Wiggins, who had been scrutinizing a row of phials on one of the tables for either cures or diseases, looked over at the two.

'Regular call boxes.' Gilly Thwaite pretended to be shrugging this off because she knew it was important and she'd missed something. Jury could almost see her mind racing, sprinting round the course trying at least to keep abreast, if not ahead, of Macalvie's nag.

He stood there chewing gum while she didn't answer. 'You thought of calling Telecom?' He tapped ash into his hand. 'Probably make their day, a couple crowbars, an axe or two…'

She stood there frowning, saying nothing.

'Think about it.' He looked at his watch as if he were timing her, then started toward the door.

'Why do you have to play with your people's minds, Macalvie?'

They were on their way down the corridor to his office.

'To find out if they've got any. She's one of the few who does. What's wrong, Wiggins?'

Sergeant Wiggins was looking decidedly puzzled as he slowly unwrapped a tin of Sucrets. 'What? Oh, nothing. Nothing.'

The office was cold because Macalvie always kept a window open whatever the season. Since he never seemed to remove his coat-he was out more than in-the cold didn't bother him. Jury was surprised to see the window festooned with scraggly blue and brassy-orange tinsel, the sad remains of the passing season. The late sun reflected and refracted it on Macalvie's copper hair and when he turned, sparked his intensely blue eyes. God did the lighting for Macalvie.

He had plunked himself into his swivel chair at a desk full of ashtrays, folders, and coffee mugs that could have gone to the lab; amidst this buildup of what Jury imagined was the residue of old cases that Macalvie refused to close and therefore to let anyone file, he pulled out a folder it would have taken his secretary a week to find.

Wiggins hunched down in his heavily lined raincoat and looked unhappily at the open window. He pulled his thick gloves from his pocket and put them on, staring at Macalvie. Hint-wise, it wasn't of much use; Macalvie could never understand disturbances of the body so long as the mind was in first gear.

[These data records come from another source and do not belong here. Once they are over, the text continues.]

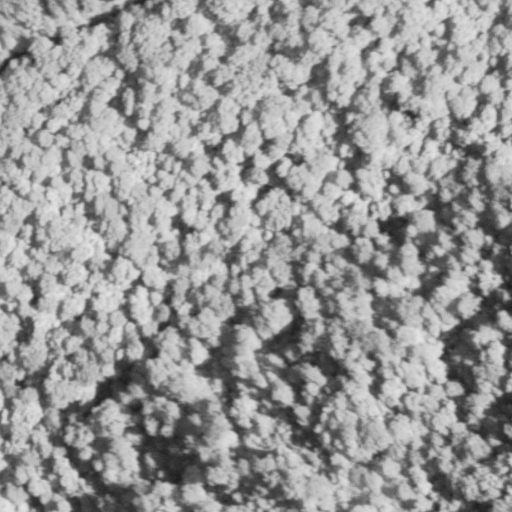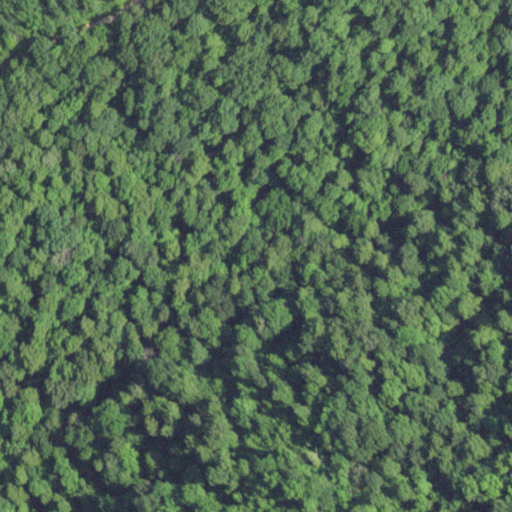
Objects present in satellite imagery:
road: (99, 71)
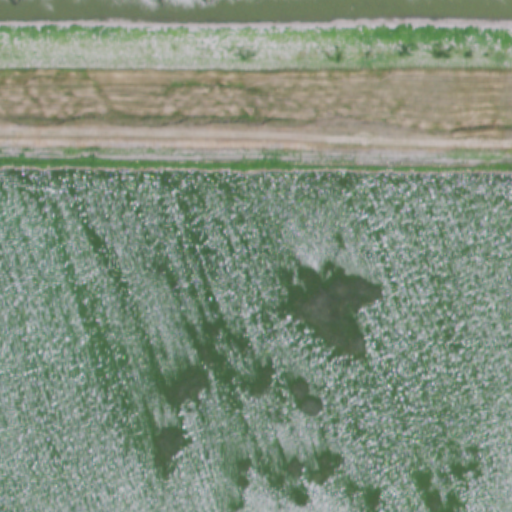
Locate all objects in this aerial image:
road: (256, 134)
wastewater plant: (256, 256)
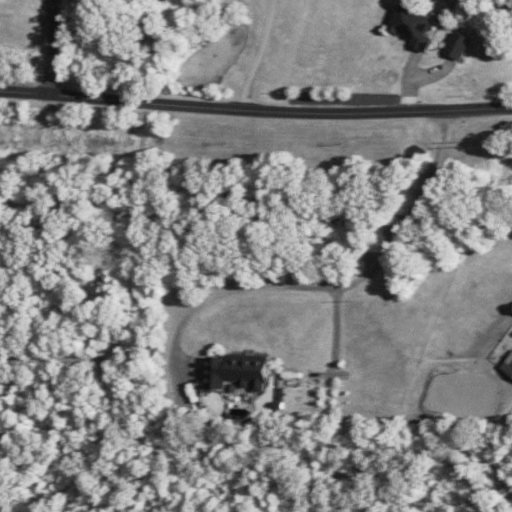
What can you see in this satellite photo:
building: (412, 26)
building: (457, 46)
road: (58, 49)
road: (256, 55)
road: (255, 109)
road: (33, 123)
road: (141, 160)
road: (343, 287)
road: (142, 295)
road: (52, 361)
building: (507, 365)
building: (238, 372)
road: (293, 452)
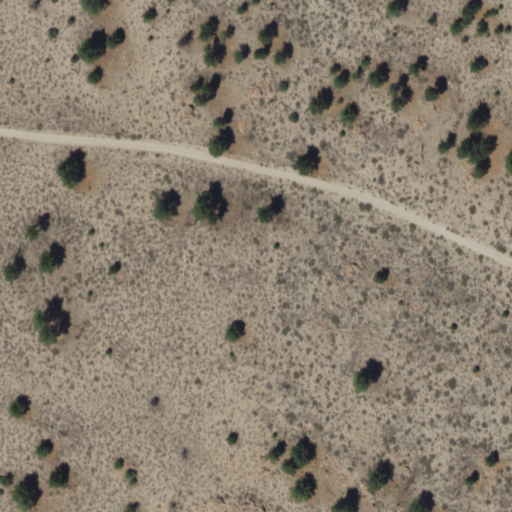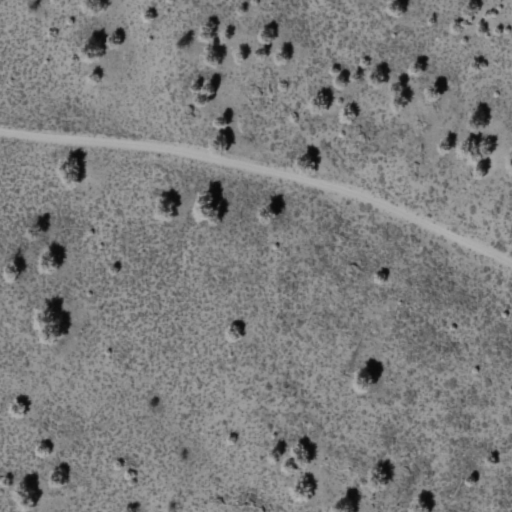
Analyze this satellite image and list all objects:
road: (262, 176)
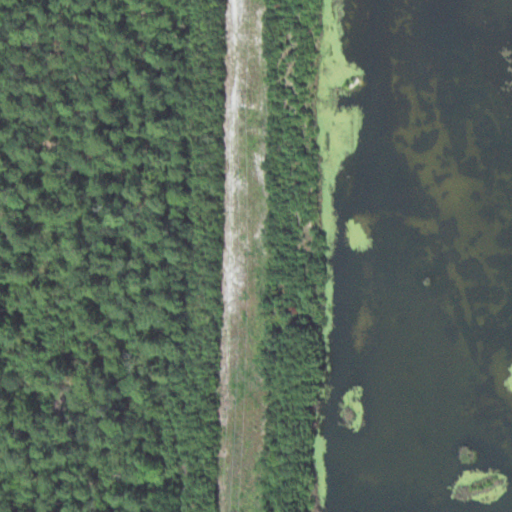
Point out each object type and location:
power tower: (248, 105)
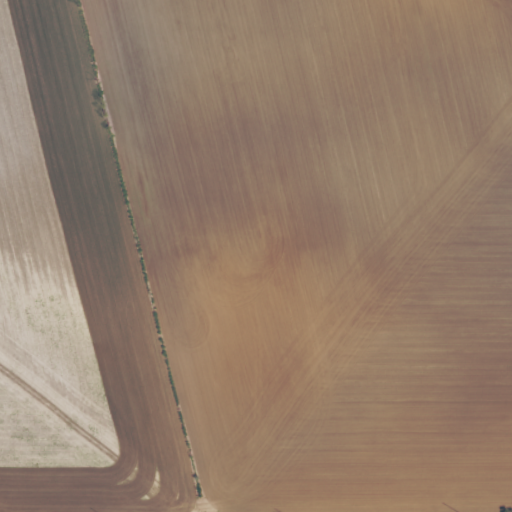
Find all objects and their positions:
road: (111, 511)
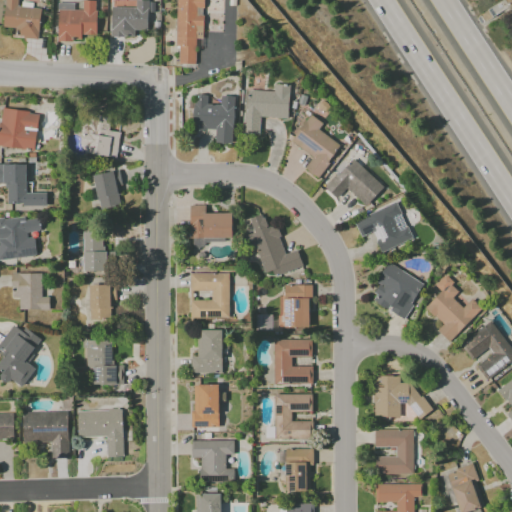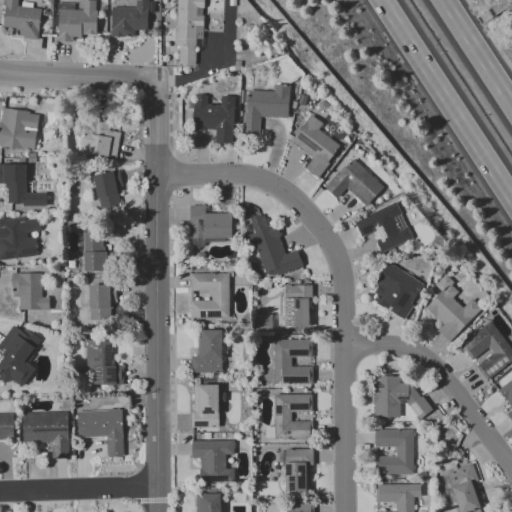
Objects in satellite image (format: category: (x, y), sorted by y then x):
building: (21, 19)
building: (128, 19)
building: (75, 20)
road: (477, 53)
road: (78, 76)
road: (445, 101)
building: (264, 106)
building: (213, 117)
building: (17, 129)
building: (98, 136)
rooftop solar panel: (307, 142)
building: (314, 145)
building: (354, 183)
building: (18, 186)
building: (107, 189)
rooftop solar panel: (399, 222)
building: (208, 223)
building: (384, 227)
rooftop solar panel: (367, 232)
rooftop solar panel: (378, 234)
building: (18, 237)
building: (270, 248)
building: (91, 250)
road: (340, 275)
building: (28, 291)
building: (396, 291)
road: (155, 295)
building: (209, 295)
building: (100, 301)
rooftop solar panel: (402, 301)
rooftop solar panel: (295, 305)
building: (296, 306)
rooftop solar panel: (283, 307)
rooftop solar panel: (290, 308)
building: (449, 309)
rooftop solar panel: (210, 316)
rooftop solar panel: (200, 317)
rooftop solar panel: (290, 319)
rooftop solar panel: (285, 323)
rooftop solar panel: (18, 343)
rooftop solar panel: (13, 349)
building: (486, 350)
building: (207, 353)
rooftop solar panel: (295, 353)
building: (16, 354)
rooftop solar panel: (26, 355)
building: (290, 361)
building: (101, 363)
rooftop solar panel: (295, 380)
road: (442, 382)
building: (507, 395)
building: (397, 398)
rooftop solar panel: (402, 398)
building: (204, 405)
rooftop solar panel: (298, 408)
rooftop solar panel: (414, 411)
rooftop solar panel: (275, 412)
rooftop solar panel: (207, 413)
building: (290, 416)
rooftop solar panel: (199, 425)
building: (6, 426)
building: (102, 428)
building: (46, 431)
building: (394, 451)
building: (212, 459)
rooftop solar panel: (286, 469)
building: (297, 469)
rooftop solar panel: (300, 476)
rooftop solar panel: (292, 479)
rooftop solar panel: (289, 488)
building: (464, 488)
road: (78, 491)
building: (397, 495)
building: (207, 502)
building: (297, 507)
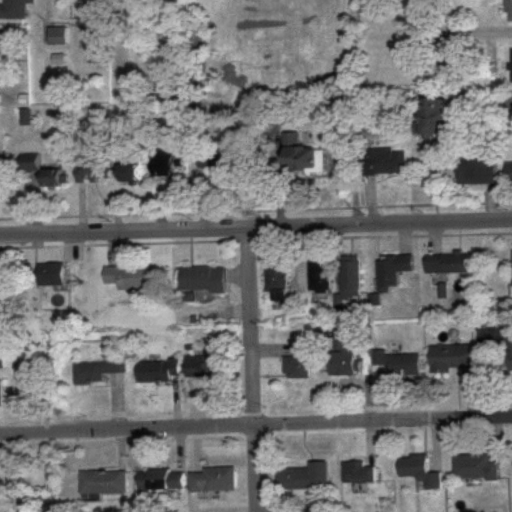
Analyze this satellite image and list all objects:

Jury hadn't bothered taking off his coat, either, and hadn't bothered sitting down because he was too busy staring at the photos Macalvie had spread out, facing Jury. 'What's this, Macalvie?'

'Pictures.' Macalvie reached down into his file drawer, stuck a pint of Glenfiddich on the table with some paper cups, leaned back, and propped his feet on the desk top. 'Photos of remains. A boy and his dog.'

'What are you talking about?'

'Look at the photos. They buried the dog, too.'

Jury's head came up. 'I'm not one of your team, Brian. You don't have to wait for me to catch up with you. If you're talking about Billy Healey, he was never found, and Toby Holt was killed by a lorry. This isn't Dunstable races, and I don't care if I win, place, or show. I just want to show up with something when the chips are down-'

'The chips are always down. Have a drink.' He started pouring small measures into cone-shaped cups.

Wiggins, who ordinarily looked at liquor the same way he looked at lizards, actually drank his down neat, choked, pulled out his lozenge tin.

'No, thanks,' said Jury, waving away the drink. Leaning on the divisional commander's desk, his hands splayed, he said levelly, 'Listen to me: you're a chief superintendent, a divisional commander, not Sam Spade-you even call your secretary 'Effie'-and you act like Joe Cairo and the Fat Man are going to come walking through a bead curtain. You run a department, Macalvie; you're not Spade or Marlowe. So stop pulling cards out from behind your ear, okay?'

Wiggins quickly pulled out his charcoal biscuits, anodyne for anything-digestion, anger-and shoved one toward Jury. Jury took it without thinking, stuck half in his mouth, and chewed the dreadful thing. No wonder Wiggins was almost always sick if this is what he thought would cure him.